Tracks were constructed as described in Mudge et al. 2019  and Jungreis et al. 2020 . In brief, PhyloCSF was run with the "fixed" strategy on every codon in every frame on each strand in the wuhCor1/SARS-CoV-2 assembly using an alignment of 44 Sarbecovirus genomes, using the PhyloCSF parameters for 29mammals with the tree replaced with a tree of the 44 Sarbecovirus genomes. The scores were smoothed using a Hidden Markov Model (HMM) with 4 states, one representing coding regions and three representing non-coding regions. The emission of each codon is its PhyloCSF score. The ratio of the emissions probabilities for the coding and non-coding models are computed from the PhyloCSF score, since it represents the log-likelihood ratio of the alignment under the coding and non-coding models. The three non-coding states have the same emissions probabilities but different transition probabilities (they can only transition to coding) to better capture the multimodal distribution of gaps between same-frame coding exons. These transition probabilities represent the best approximation of this gap distribution as a mixture model of three exponential distributions, computed using Expectation Maximization. The HMM defines a probability that each codon is coding, based on the PhyloCSF scores of that codon and nearby codons on the same strand in the same frame, without taking into account start codons, stop codons, or potential splice sites. PhyloCSF+0 shows the log-odds that codons in frame 0 on the '+' strand are in the coding state according to the HMM, and similarly for strand '-' and frames 1 and 2.
Questions about the algorithm itself should be directed to Irwin Jungreis.
Citing the PhyloCSF Tracks
If you use the PhyloCSF browser tracks, please cite Mudge et al. 2019  and Jungreis et al. 2020 .
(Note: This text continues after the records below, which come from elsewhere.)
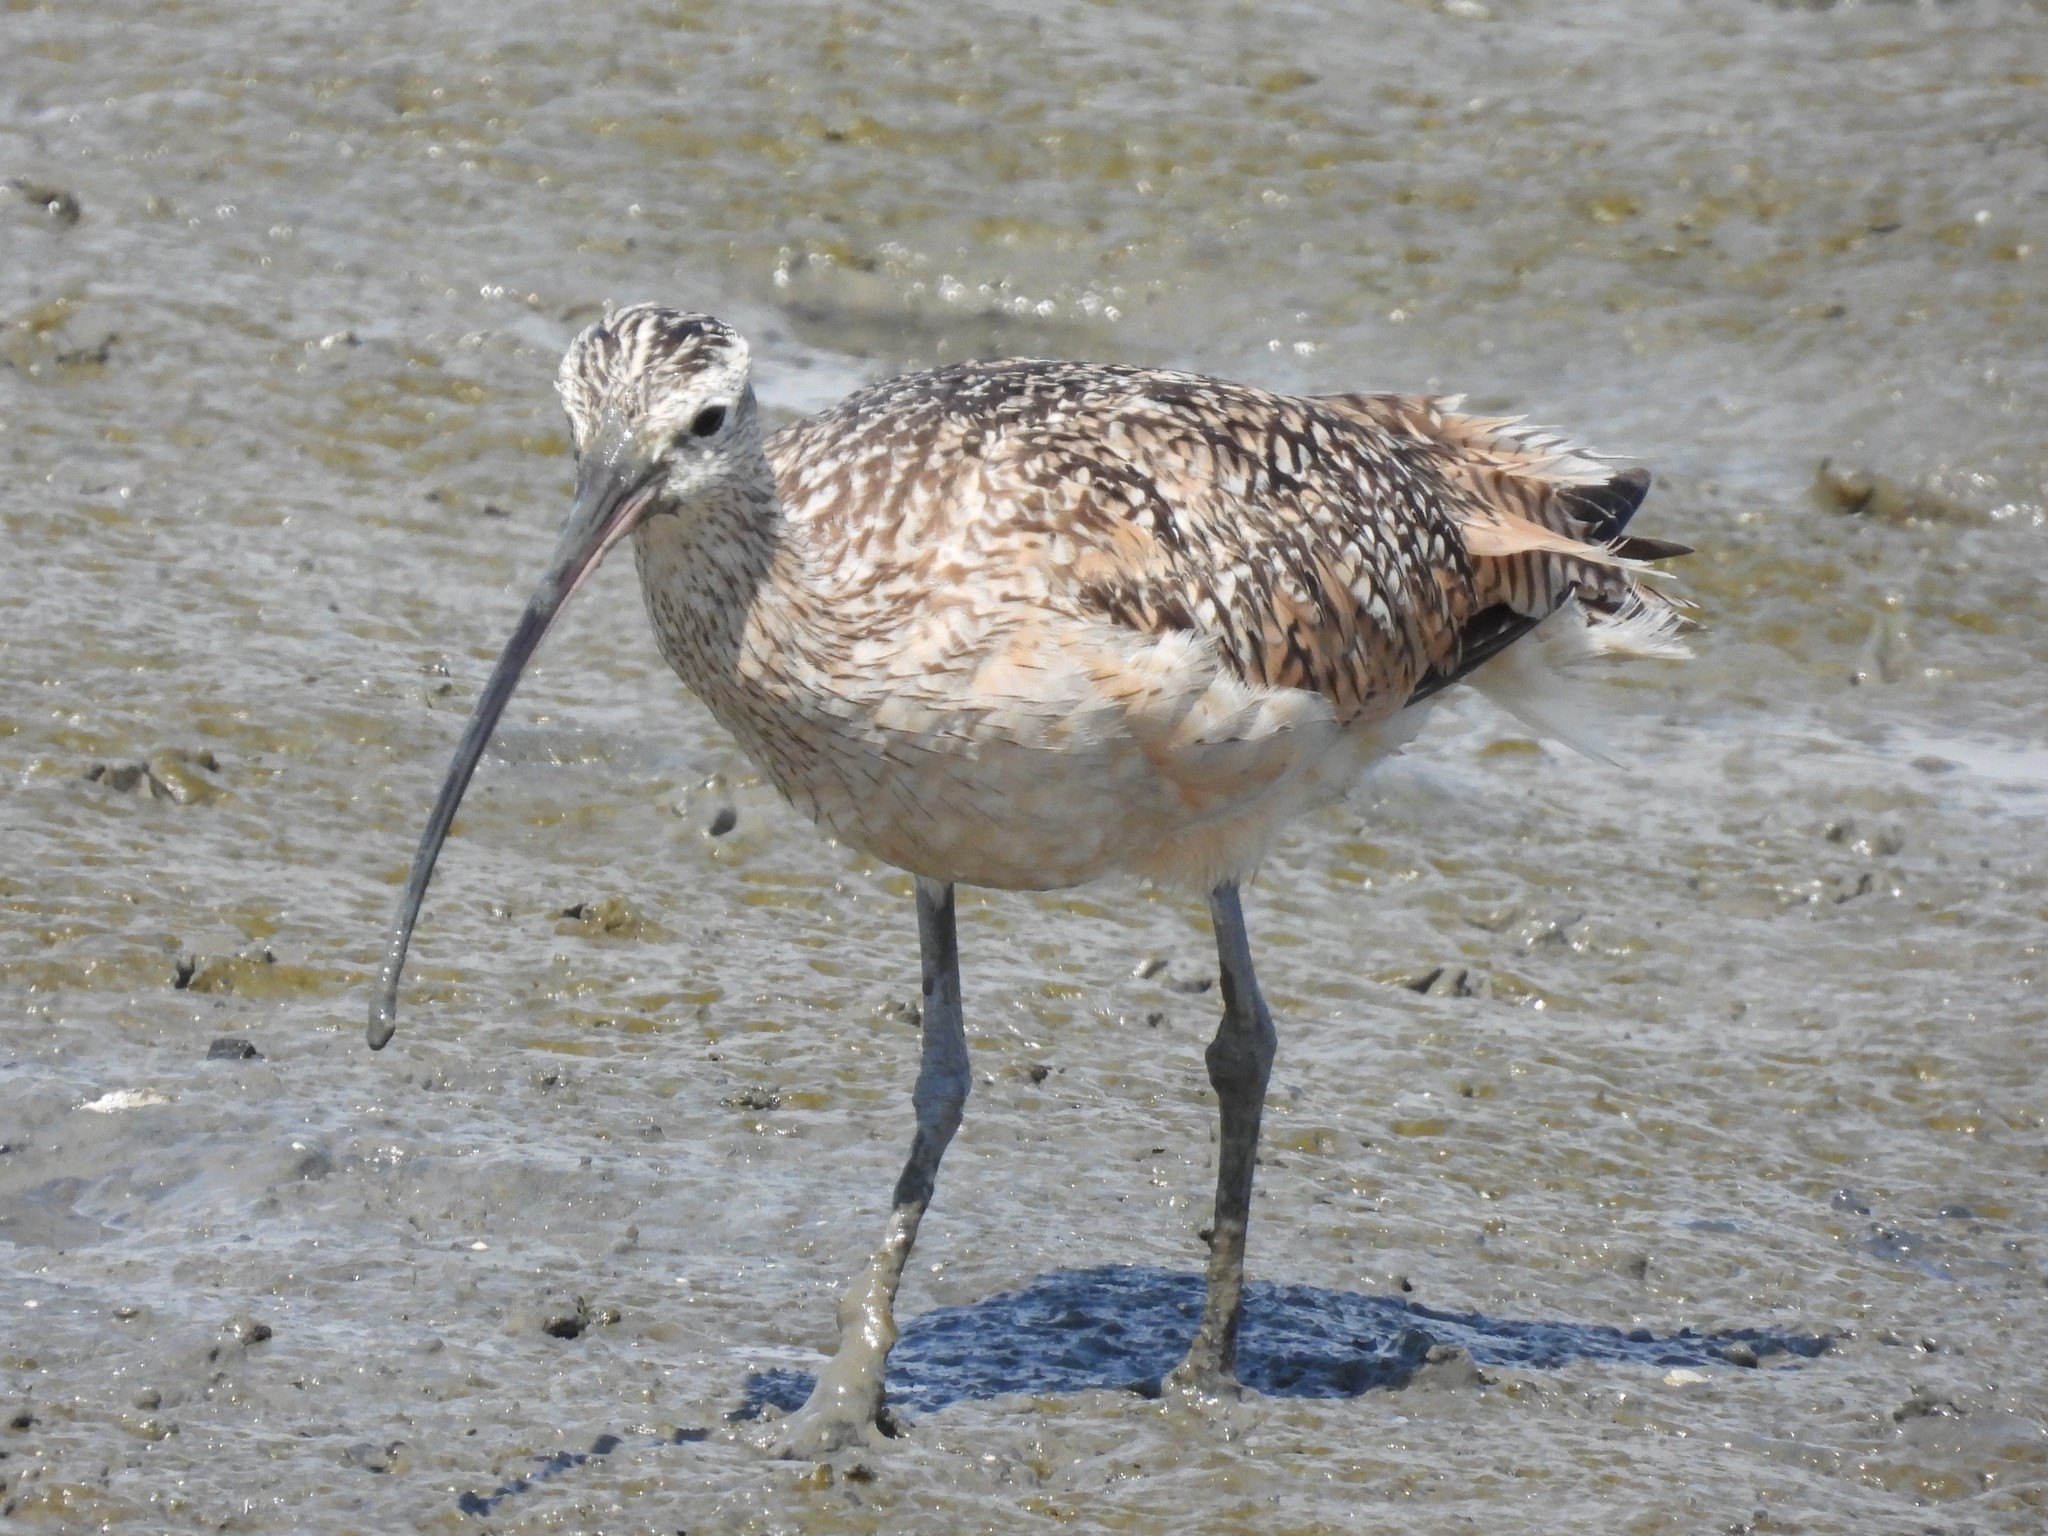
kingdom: Animalia
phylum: Chordata
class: Aves
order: Charadriiformes
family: Scolopacidae
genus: Numenius
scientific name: Numenius americanus
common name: Long-billed curlew
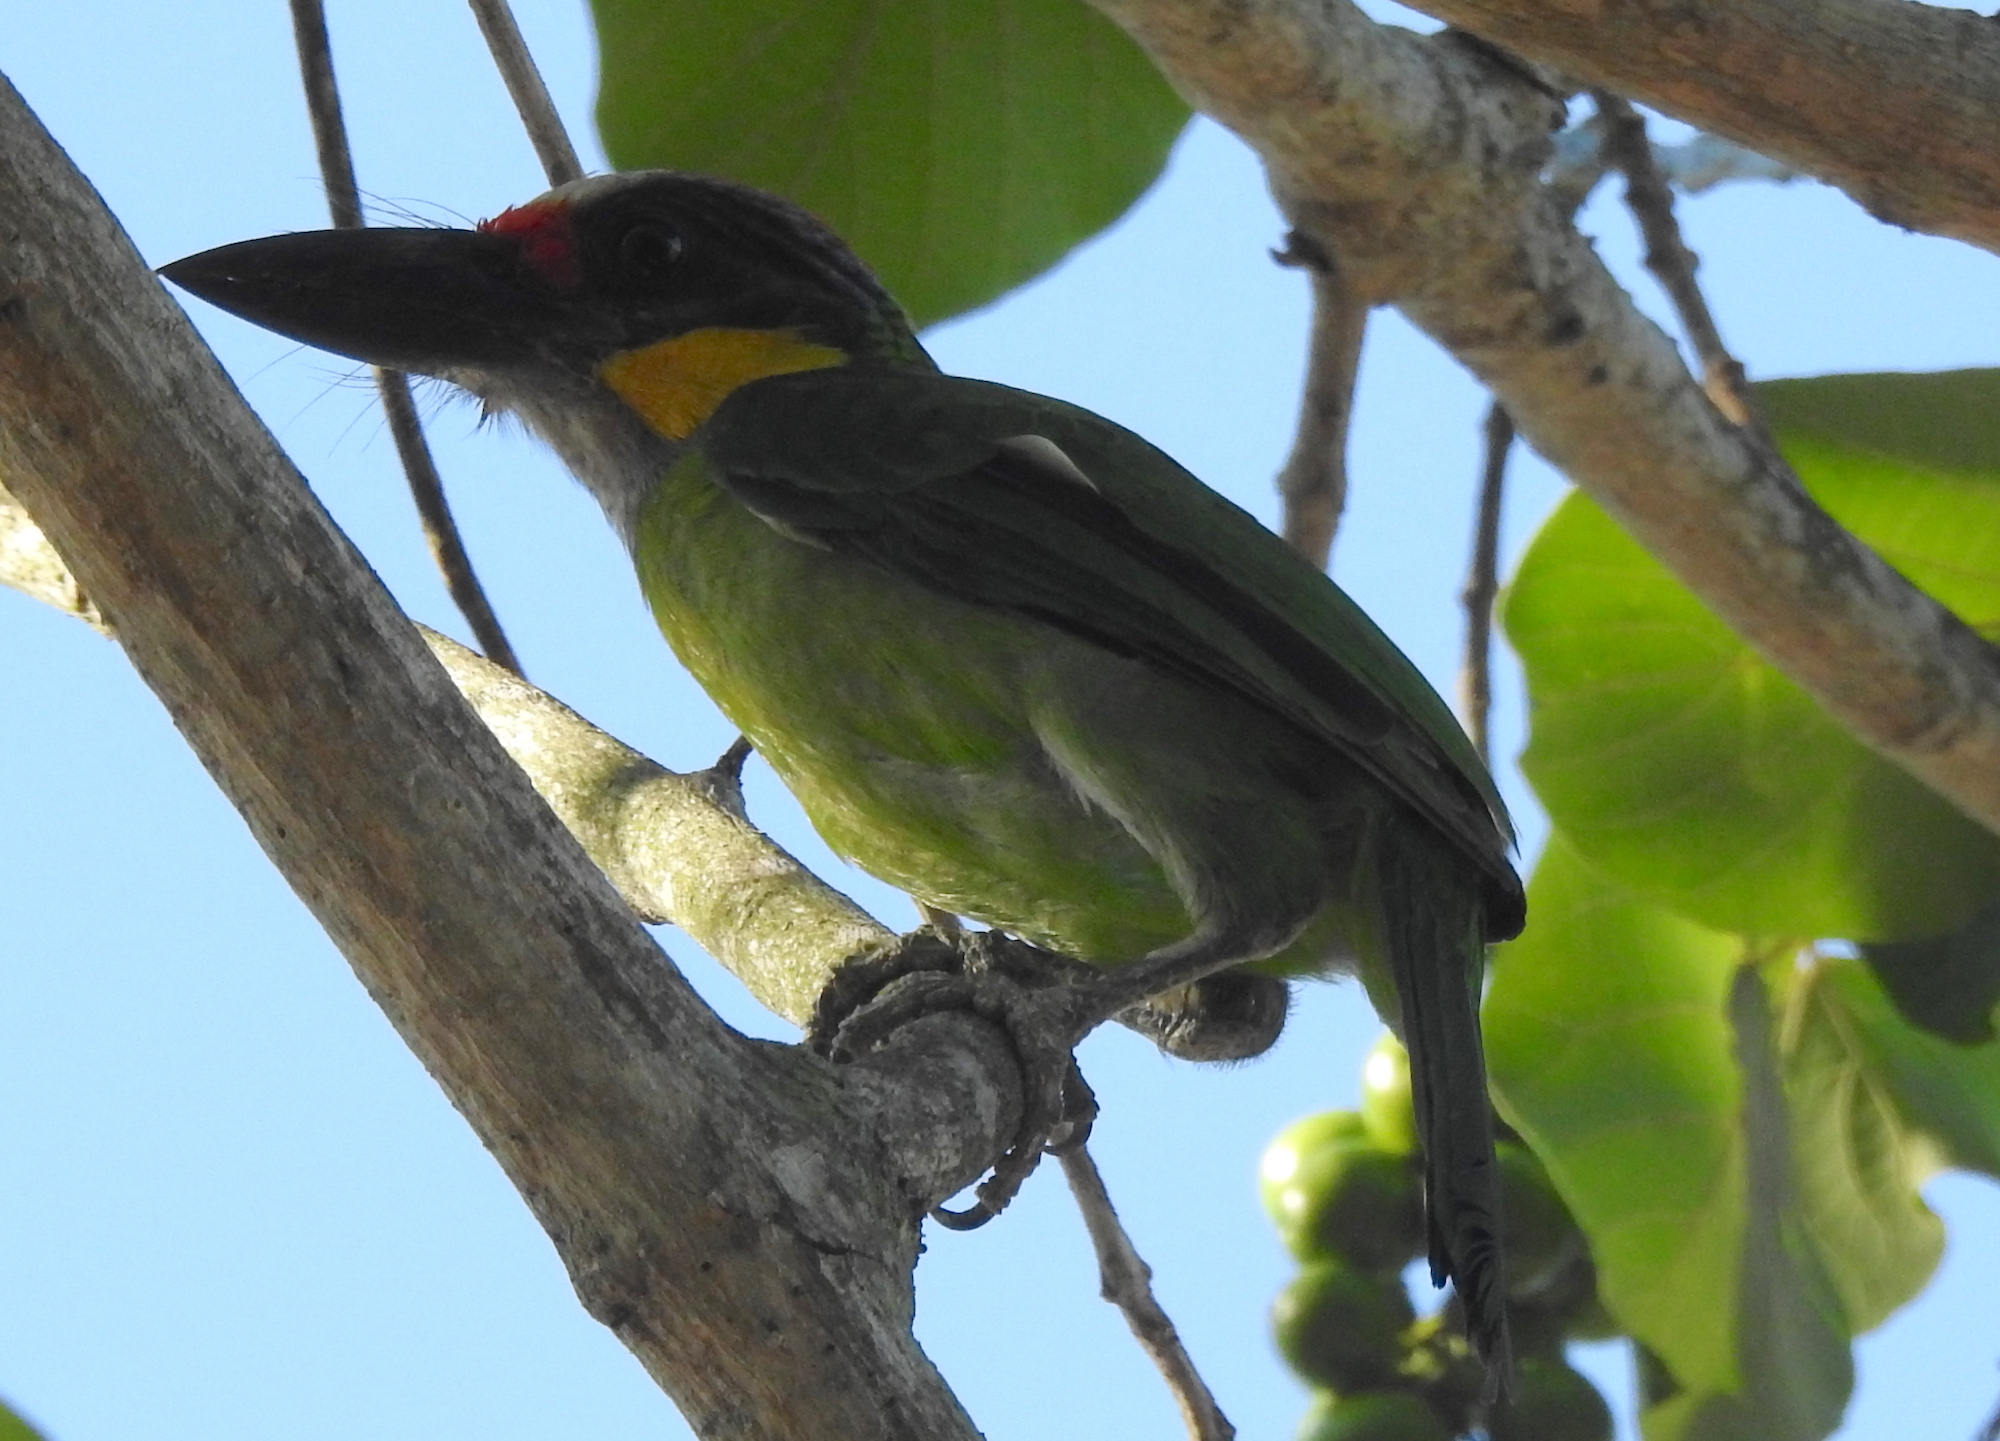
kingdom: Animalia
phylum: Chordata
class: Aves
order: Piciformes
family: Megalaimidae
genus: Psilopogon
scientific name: Psilopogon chrysopogon
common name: Golden-whiskered barbet
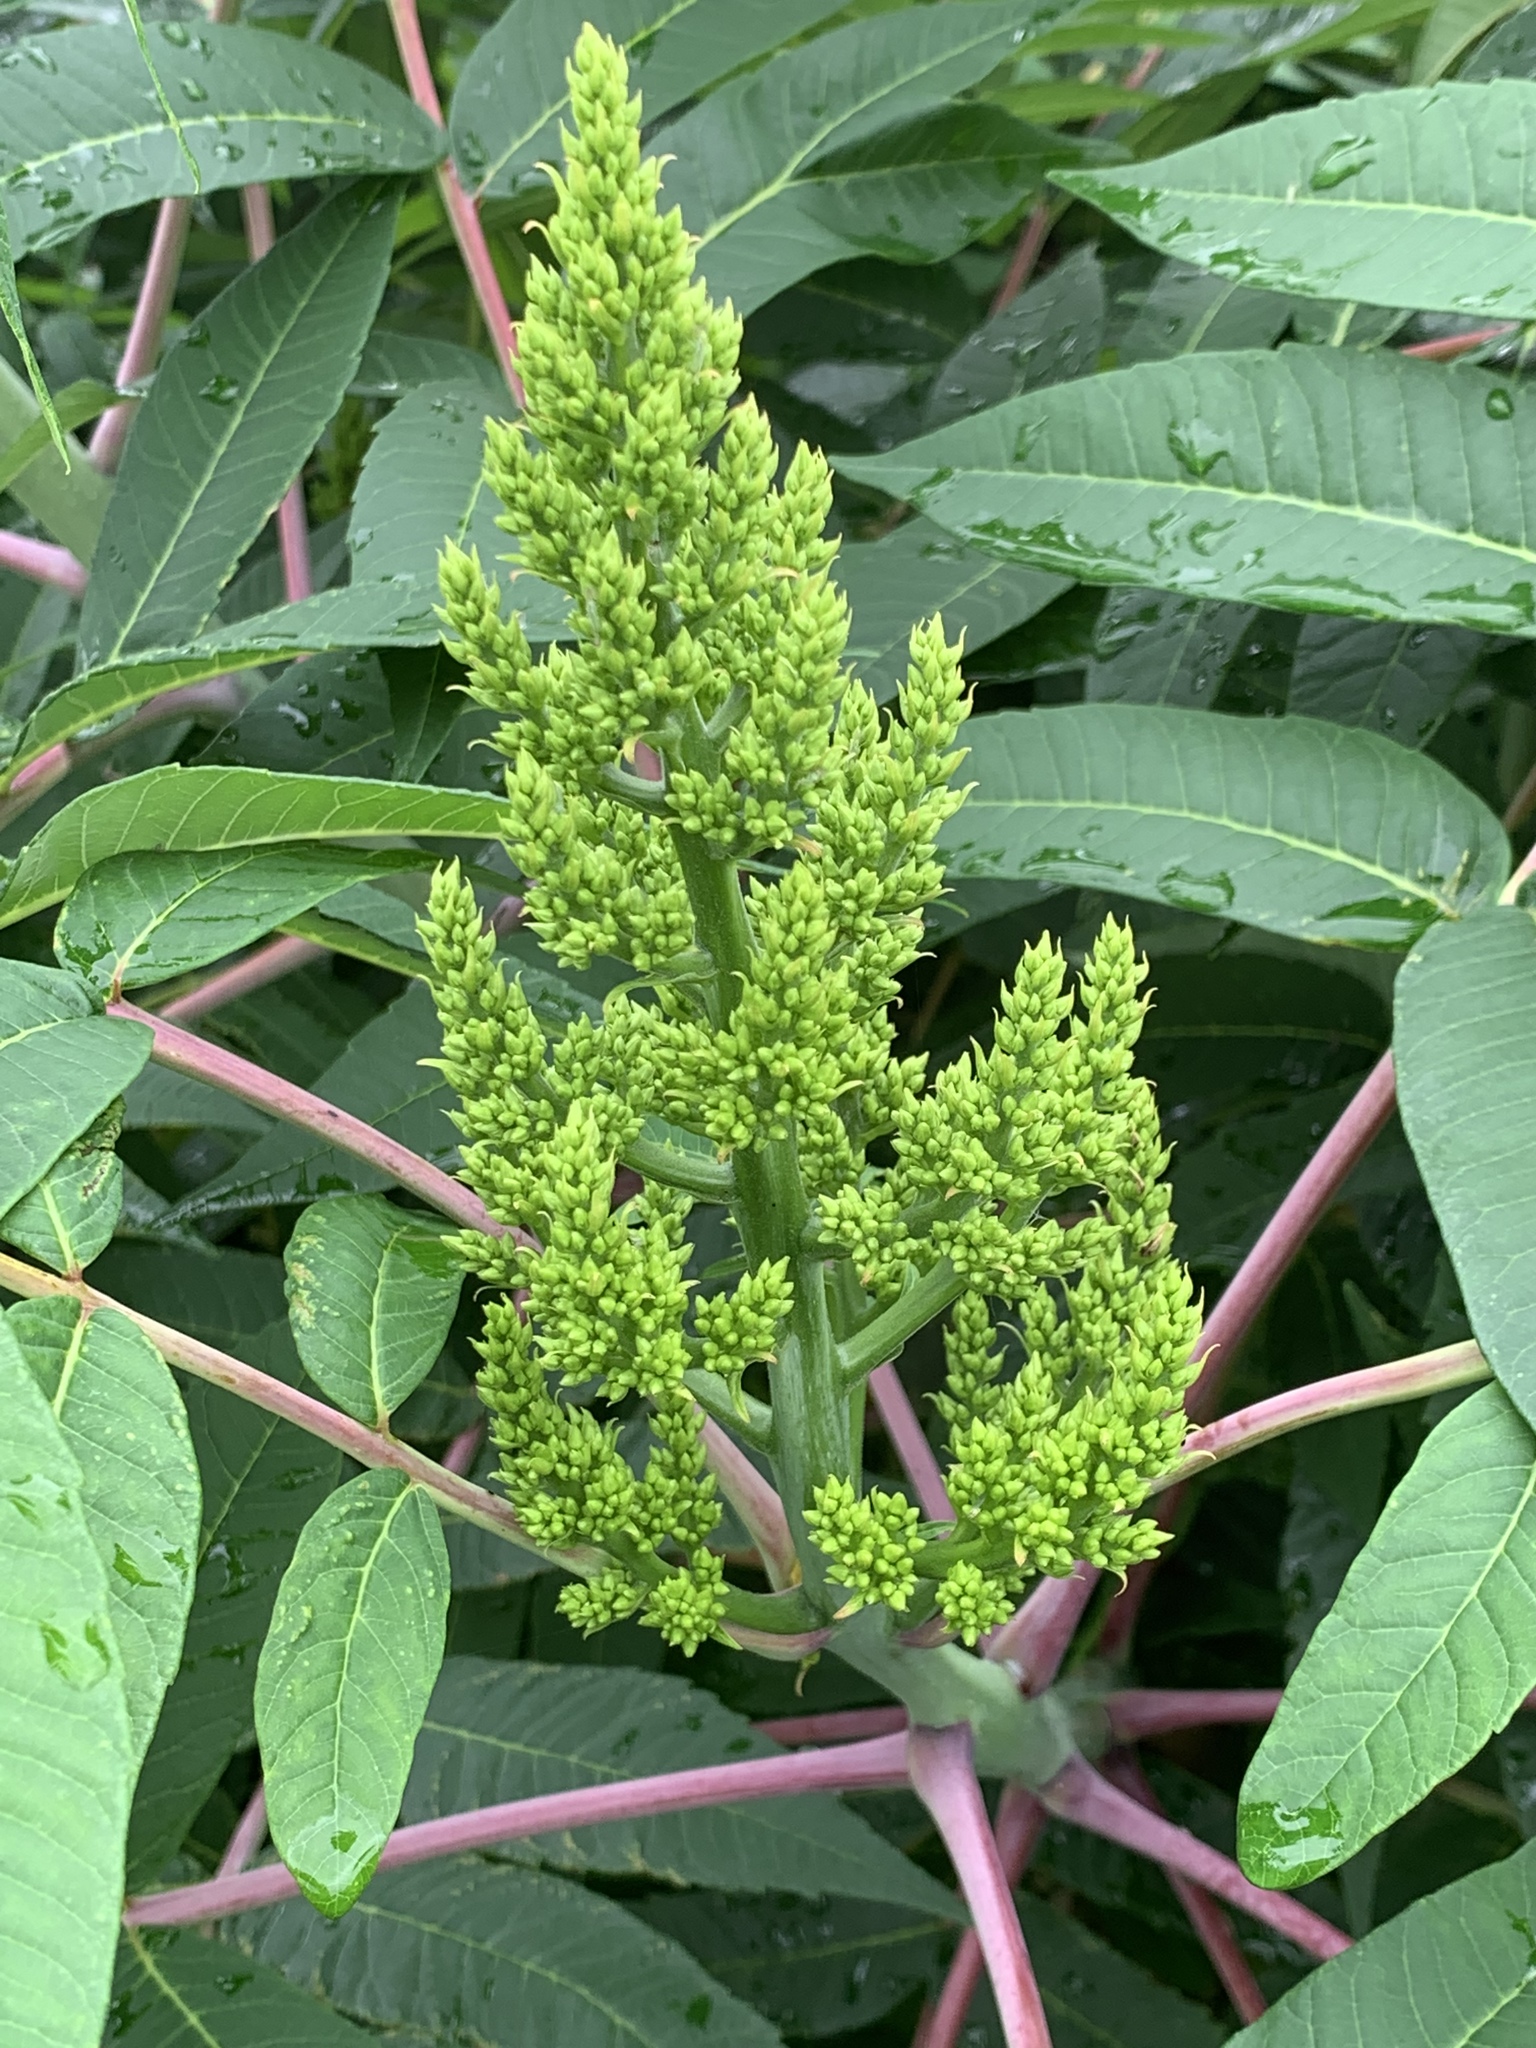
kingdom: Plantae
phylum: Tracheophyta
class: Magnoliopsida
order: Sapindales
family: Anacardiaceae
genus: Rhus
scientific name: Rhus glabra
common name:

 Lin MF, Jungreis I, and Kellis M (2011). PhyloCSF: a comparative genomics method to distinguish protein-coding and non-coding regions. Bioinformatics 27:i275-i282 (ISMB/ECCB 2011).
 Mudge JM, Jungreis I, Hunt T, Gonzalez JM, Wright J, Kay M, Davidson C, Fitzgerald S, Seal R, Tweedie S, He L, Waterhouse RM, Li Y, Bruford E, Choudhary J, Frankish A, Kellis M (2019). Discovery of high-confidence human protein-coding genes and exons by whole-genome PhyloCSF helps elucidate 118 GWAS loci. Genome Research gr-246462. doi: 10.1101/gr.246462.118.
 Jungreis I, Saelfon R and Kellis M (2020). Sarbecovirus comparative genomics elucidates gene content of SARS-CoV-2 and functional impact of COVID-19 pandemic mutations. Biorxiv 2020.